Le détournement de l’Airbus Paris-Tel-Aviv par des Palestiniens du FPLP et deux membres de la bande à Baader, le 28 juin 1976, sonne la fin définitive des liens entre Israël et Amin Dada. L’avion se pose à Entebbe, le maréchal s’y rend et salut les présents d’un « Shalom ! » retentissant. La majorité des passagers sont juifs, ils sont prisonniers et les terroristes exigent d’Israël la libération de cinquante-trois freedom fighters, Israël refuse de négocier. Les otages non juifs peuvent partir, Paris les rapatrie, les autres demeurent dans l’aéroport, où leurs conditions de vie se détériorent de jour en jour.

Les services secrets israéliens et l’élite de l’armée préparent, dans le plus grand secret, une mission pour récupérer les otages. Deux Boeing sont affrétés, un plan d’action a été mis au point avec la plus grande précision, l’opération est menée tambour battant : sept terroristes sont tués, le lieutenant-colonel Yonathan Netanyahou (frère aîné de l’actuel premier ministre d’Israël) et deux otages sont sacrifiés. C’est néanmoins un incroyable succès. Du côté ougandais, c’est la honte. Les responsables de l’aéroport, les opérateurs radars, les gardes, de nombreux civils sont assassinés par l’armée, qui obéit aveuglément à Amin Dada.

Expulsion des Indiens et isolement diplomatique

Peu après, la Grande-Bretagne rompt ses relations diplomatiques avec l’Ouganda, pourtant pays membre du Commonwealth, et invite les pays membres à en faire autant. En août 1972, l’Ouganda expulse les Indiens en demandant à la Grande-Bretagne de les accueillir. Cet épisode est catastrophique, les Indiens sont là depuis des lustres et sont victimes d’un racisme violent, beaucoup jalousent leur réussite. Ils sont médecins, universitaires, comptables, commerçants, artisans et entrepreneurs (5 655 entreprises) et aussi bien sûr des fonctionnaires qui font tourner l’administration.

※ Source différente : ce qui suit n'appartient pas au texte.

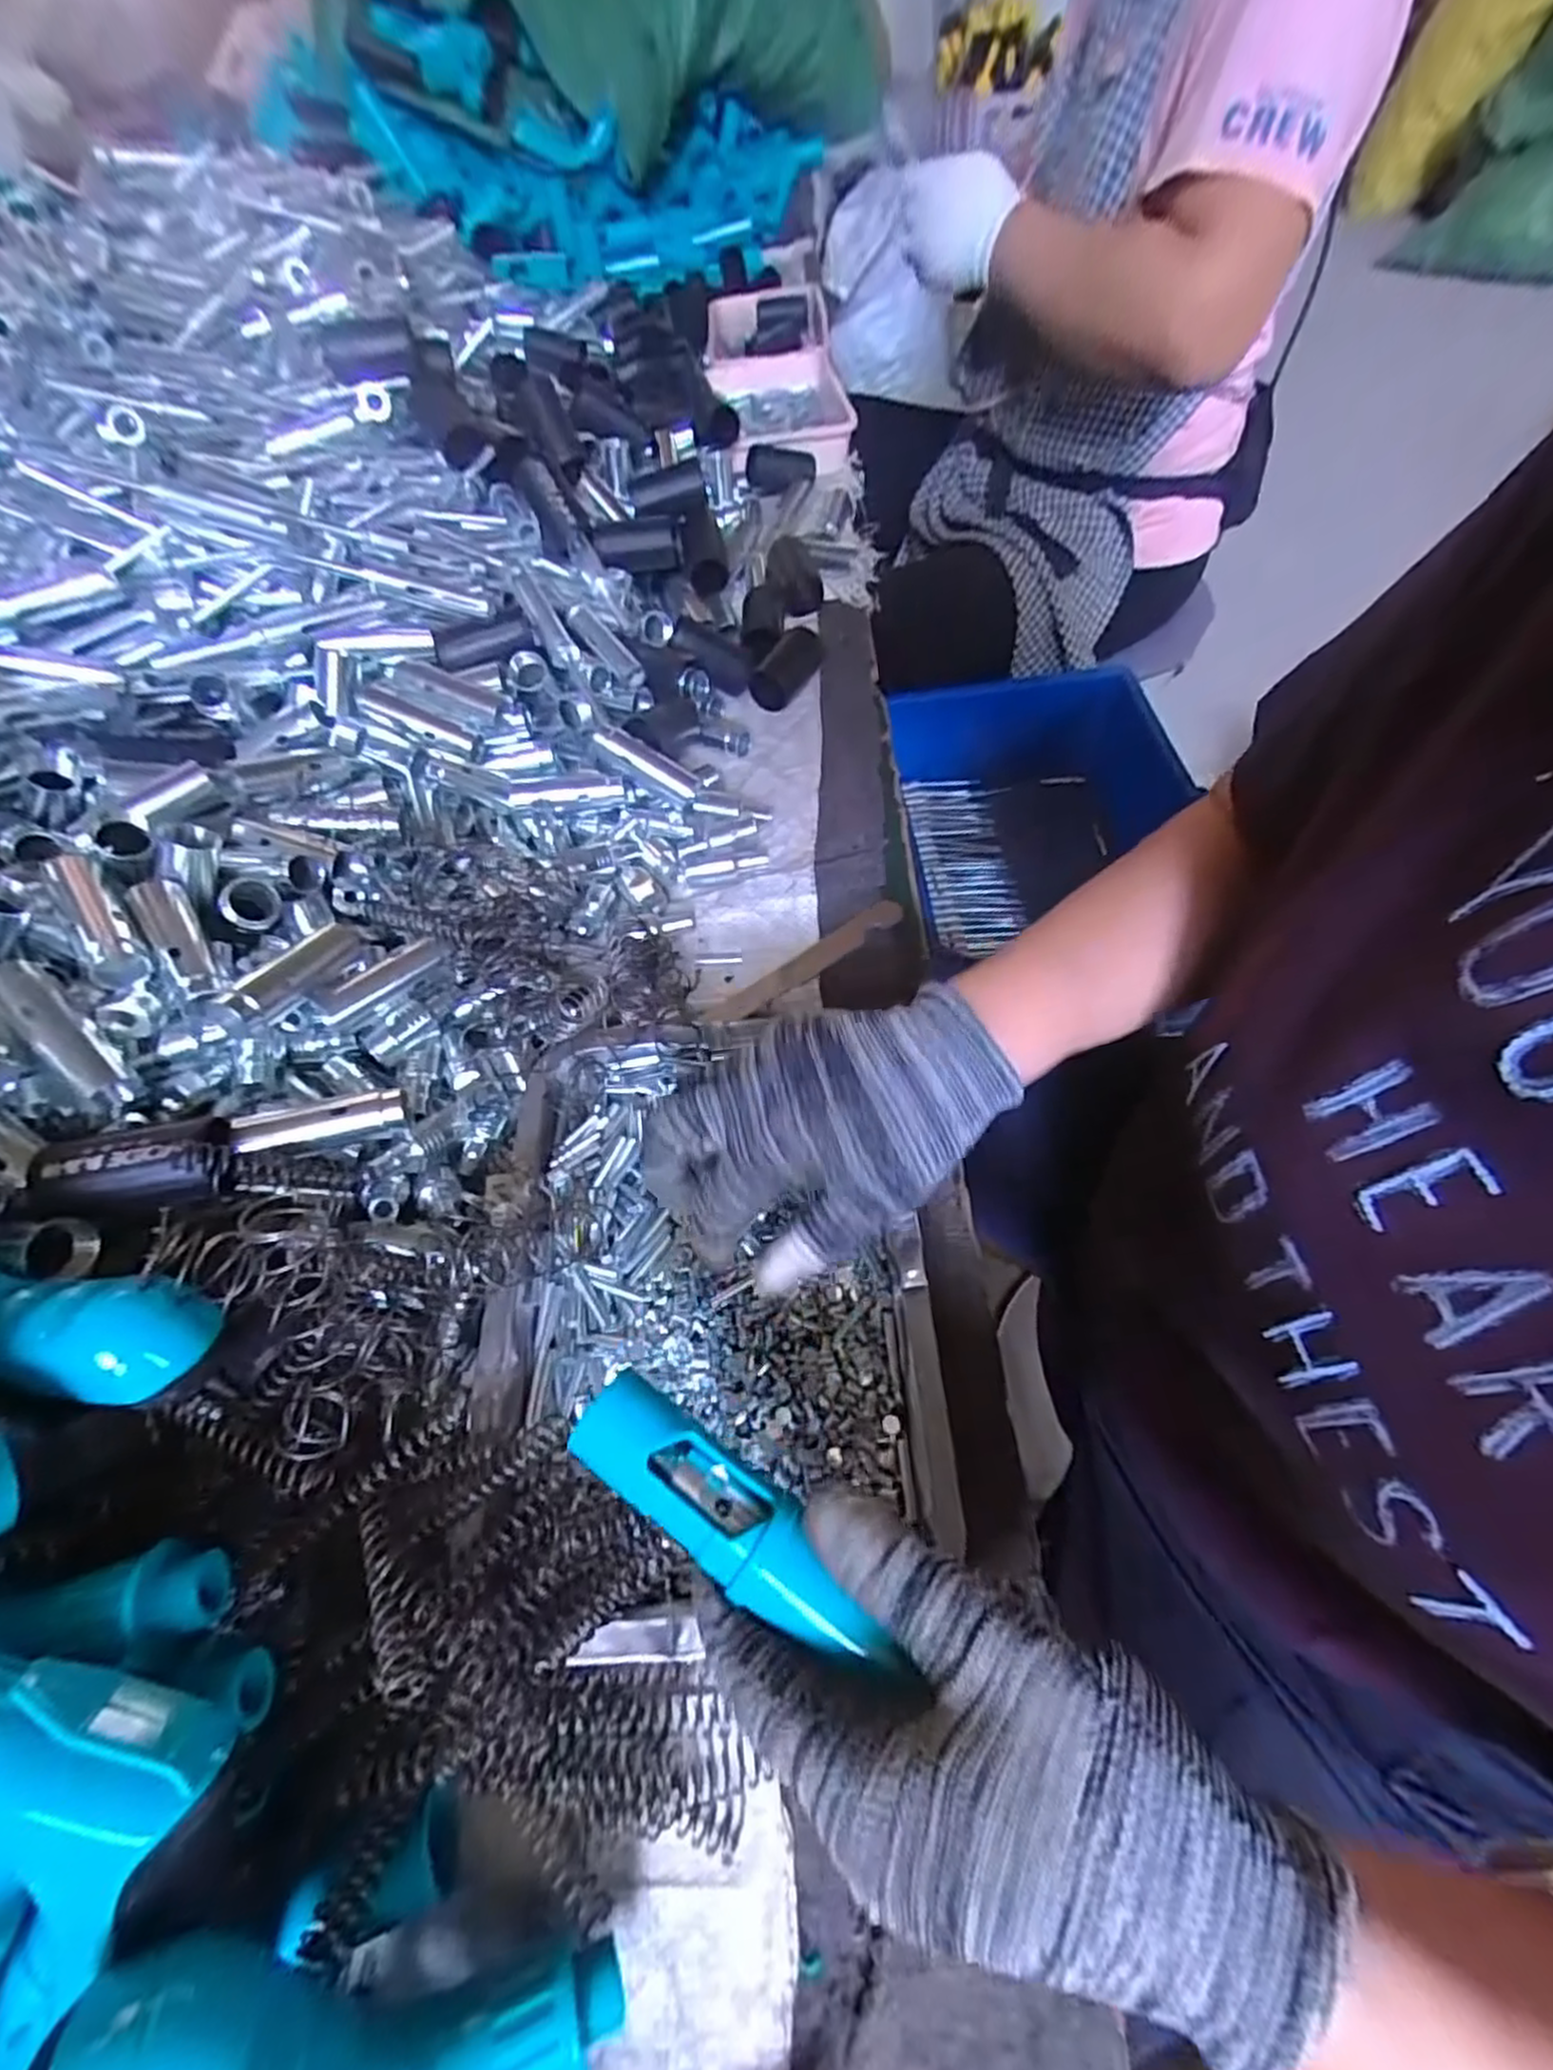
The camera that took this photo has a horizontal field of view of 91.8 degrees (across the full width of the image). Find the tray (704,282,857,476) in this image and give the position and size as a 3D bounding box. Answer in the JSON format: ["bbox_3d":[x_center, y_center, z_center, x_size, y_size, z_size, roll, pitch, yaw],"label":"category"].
[{"bbox_3d":[-0.001,-0.729,0.817,0.146,0.044,0.430,-5,58,1],"label":"tray"}]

Leur expulsion dérègle toute la société, mais permet aux officiers, ministres et président d’accaparer les biens confisqués à cette population riche. Villas, voitures, dépôts bancaires (400 millions de dollars) changent de mains. Toute l’économie est désorganisée, ce qui n’inquiète guère le maréchal qui continue à réclamer des aides de ses amis Arabes. Par ailleurs, les habitants n’apprécient pas les Indiens, qu’ils perçoivent comme des profiteurs et soutiennent leur président. La radio diffuse une chanson dont le refrain est « Bye-bye les Indiens, bye-bye les Indiens, vous avez trait l’économie pendant assez longtemps ! ».

Le chef de guerre, qui déteste Julius Nyerere (1922-1999), président socialiste de la Tanzanie voisine, décide de l’attaquer. Son armée prend possession d’une langue de terre de 1 800 km2 (le saillant, avec les villages de Kyaka et de Byangemba qui sont saccagés), extermine les paysans et vole les troupeaux (15 000 têtes de bétail). La réplique ne se fait pas attendre, la Tanzanie réagit militairement, l’armée ougandaise est incapable de résister, pourtant leur chef se démène, avant de se cacher, sachant qu’il est activement recherché.

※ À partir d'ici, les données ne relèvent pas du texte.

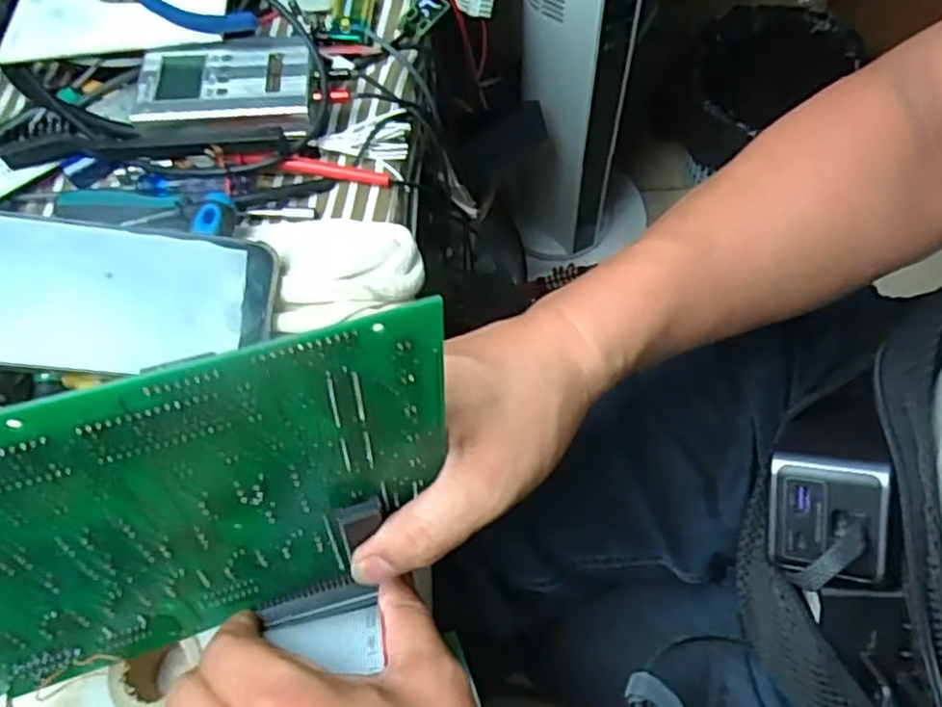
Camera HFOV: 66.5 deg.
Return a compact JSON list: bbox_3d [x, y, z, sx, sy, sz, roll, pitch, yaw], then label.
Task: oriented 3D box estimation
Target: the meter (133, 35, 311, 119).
[{"bbox_3d":[-0.147,-0.160,0.432,0.099,0.025,0.057,-9,65,-1],"label":"meter"}]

La fuite en Libye et l’exil en Arabie Saoudite

Idi Amin Dada quitte avec une partie de sa grande famille le territoire qu’il a tant meurtri pour la Libye. En Ouganda commence une terrible répression contre celles et ceux qui ont collaboré avec le régime aminien tant haï. Un des fils d’Idi Amin colle un peu trop la fille de Kadhafi, qui décide de se débarrasser de cet hôte encombrant, en le conduisant en Arabie Saoudite. À Djeddah, une somptueuse villa lui est prêtée, avec une rente mensuelle de 26 000 dollars et un parc automobile luxueux. Il peut aussi compter sur sa richesse amassée dans les banques suisses. Le dictateur n’est pas à plaindre !

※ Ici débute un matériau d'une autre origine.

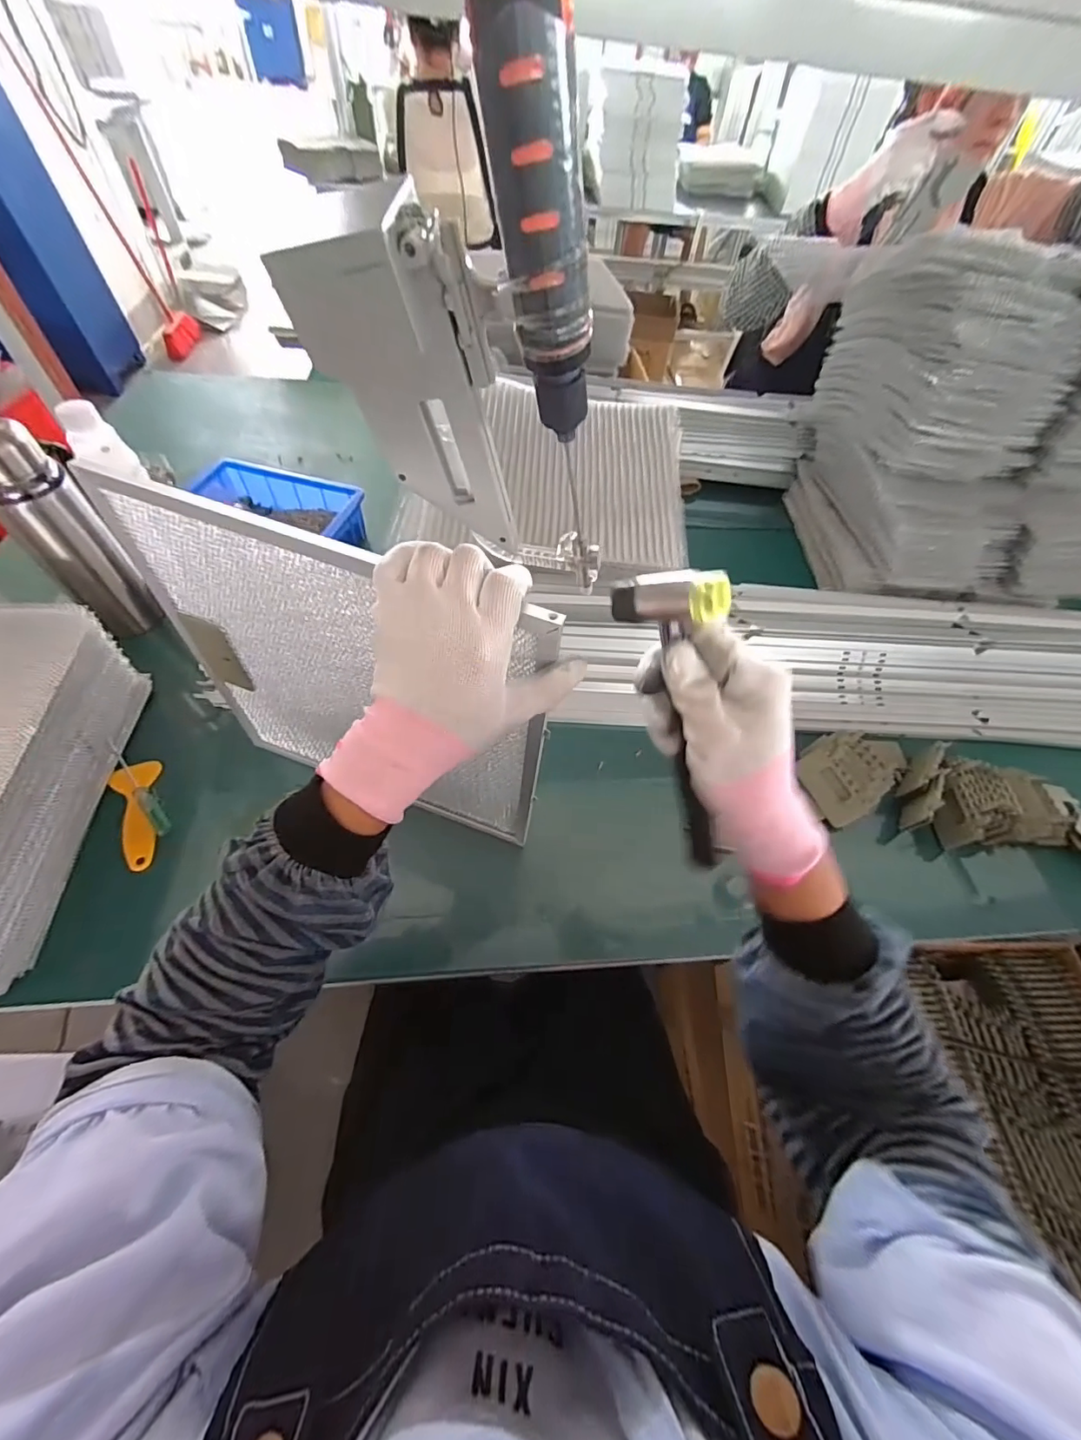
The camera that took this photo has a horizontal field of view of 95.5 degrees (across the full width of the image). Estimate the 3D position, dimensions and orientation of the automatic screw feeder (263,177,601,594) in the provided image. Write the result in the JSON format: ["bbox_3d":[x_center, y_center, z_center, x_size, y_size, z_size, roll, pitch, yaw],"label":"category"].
[{"bbox_3d":[-0.037,-0.151,0.294,0.087,0.232,0.048,-28,59,11],"label":"automatic screw feeder"}]

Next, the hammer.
[{"bbox_3d":[0.093,0.016,0.325,0.052,0.243,0.029,24,54,40],"label":"hammer"}]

Il semble profiter au mieux de son exil doré et meurt en 2003, à soixante-dix-huit ans, sans avoir été inquiété par un quelconque tribunal international chassant les criminels de guerre. Pourtant, il est responsable, selon les sources américaines et celles des ONG, comme Amnesty International, de la mort de 300 000 à 500 000 personnes, qu’il a fait tuer ou tué lui-même. Certaines ont été jetées dans le lac Victoria, d’autres ont été victimes d’accidents de voiture, mais la plupart ont été torturées, avec une rare inventivité sadique dont les détails figurent dans ce livre. Il n’hésitait pas à poser son petit hélicoptère sur un bateau en écrasant ses occupants, ce qui l’amusait fortement. Un jour, alors qu’il jouait aux échecs dans un bar en plein air, un mendiant estropié l’insulte, il le fait tuer et exige la suppression de tous les estropiés de Kampala.

Son bilan est accablant. Seuls le sport et l’armée ont bénéficié de ses largesses. Les membres de l’équipe nationale de football reçoivent des liasses de dollars, le coureur John Akii-Bua (médaillé olympique à Munich en 1972) obtient une avenue de la capitale à son nom tandis que le boxeur Ayub Kalule reçoit un accueil inimaginable. L’armée de 1 200 soldats à l’Indépendance en compte 40 000 à la fin de la dictature. Ne l’oublions pas, Amin Dada est un militaire, aussi soigne-t-il l’armée avec du matériel, des armes, de l’alcool en abondance et des stupéfiants et surtout une incroyable impunité pour tous les abus commis par les soldats. Un exemple : un car d’infirmières est détourné dans une caserne où elles sont violées à plusieurs reprises avant d’être tuées… « J’ai mangé du léopard, du singe, et aussi de l’homme. La chair humaine est très salée, plus encore que celle du léopard », raconte-t-il à un auditoire étonné, à Rabat en 1972.

Portrait du dictateur

Jean-Louis de Montesquiou signe ici une excellente enquête, très bien écrite et surtout parfaitement documentée. Il tente d’expliquer le profil psychologique d’Idi Amin Dada, « meurtrier cruel, hypersexualisé et sans doute cannibale », et rappelle son origine sociale modeste, son absence de formation, sa détestation des « riches » et aussi des « intellectuels », par un complexe d’infériorité et aussi par une syphilis déjà mentionnée en 1955, « qui pourrait, ajoute-t-il, expliquer l’hypomanie du président ainsi que ses attaques de paranoïa, ses visions et sa schizophrénie, accompagnée sur le tard de paralysie partielle ». L’Afrique a connu plus de deux cents coups d’État en cinquante ans, l’Ouganda n’est, malheureusement, pas une exception. Après sa destitution, la guerre civile déchire le pays, au point où l’on dénombre, entre 1981 et 1986, 300 000 victimes. Si la presse occidentale s’amusait des frasques du dictateur, le dossier constitué par Jean-Louis de Montesquiou démontre à quel point le cynisme de certains gouvernements et d’affairistes s’en accommodait. On ne naît pas dictateur, on le devient.